Ils cherchaient à s'emparer d'un commissariat du quartier de Salhine, situé à un carrefour stratégique dont la prise leur permettrait de relier Salaheddine au quartier de Sahour qu'ils contrôlent également et d'unifier ainsi leurs forces.

L'armée n'a pas progressé et a perdu des chars la veille, ont affirmé les insurgés.

Les combats avaient ensuite marqué une pause après le déluge de feu qui s'est abattu sur la ville, l'armée bombardant et mitraillant par hélicoptères des quartiers de cette métropole de 2,5 millions d'habitants, qui constitue un enjeu crucial pour les deux parties.

Le front d'Alep a été ouvert le 20 juillet et l'assaut a été donné après l'arrivée des renforts militaires dans la ville.

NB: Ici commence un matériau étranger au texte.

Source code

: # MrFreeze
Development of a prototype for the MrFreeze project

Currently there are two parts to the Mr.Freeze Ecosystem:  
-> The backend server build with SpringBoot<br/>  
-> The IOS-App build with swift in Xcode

Ailleurs dans le pays, les violences ne connaissaient pas non plus de répit. Des affrontements se déroulaient à Homs près du QG de la police, faisant au moins un mort rebelle, d'après l'OSDH. Dans la région de Damas, un civil a été tué par un tireur embusqué dans la localité de Irbin. Des affrontements ont été signalés à Idleb (nord-ouest), où deux civils ont péri.

Selon l'OSDH, plus de 20.000 personnes sont mortes depuis le début du soulèvement réprimé par le régime du président Bachar al-Assad en mars 2011, dont environ 14.000 civils.

Samedi, le président du Conseil national syrien (CNS), principale coalition de l'opposition, Abdel Basset Sayda a demandé aux pays "frères" et "amis" d'armer les membres de l'Armée syrienne de libération (ASL), formée de déserteurs et de civils, qui combattent "avec de veilles armes". "Nous voulons des armes qui nous permettent d'arrêter les chars et les avions de combat" de l'armée régulière, a-t-il ajouté à Abou Dhabi, avertissant que "le régime a planifié des grands massacres" à Alep. La rébellion a besoin de soutien pour opérer "un changement significatif" dans la révolte.

Il a aussi souligné que M. Assad, "un criminel" devrait être jugé pour "des massacres" de Syriens et "ne devrait pas se voir accorder un refuge".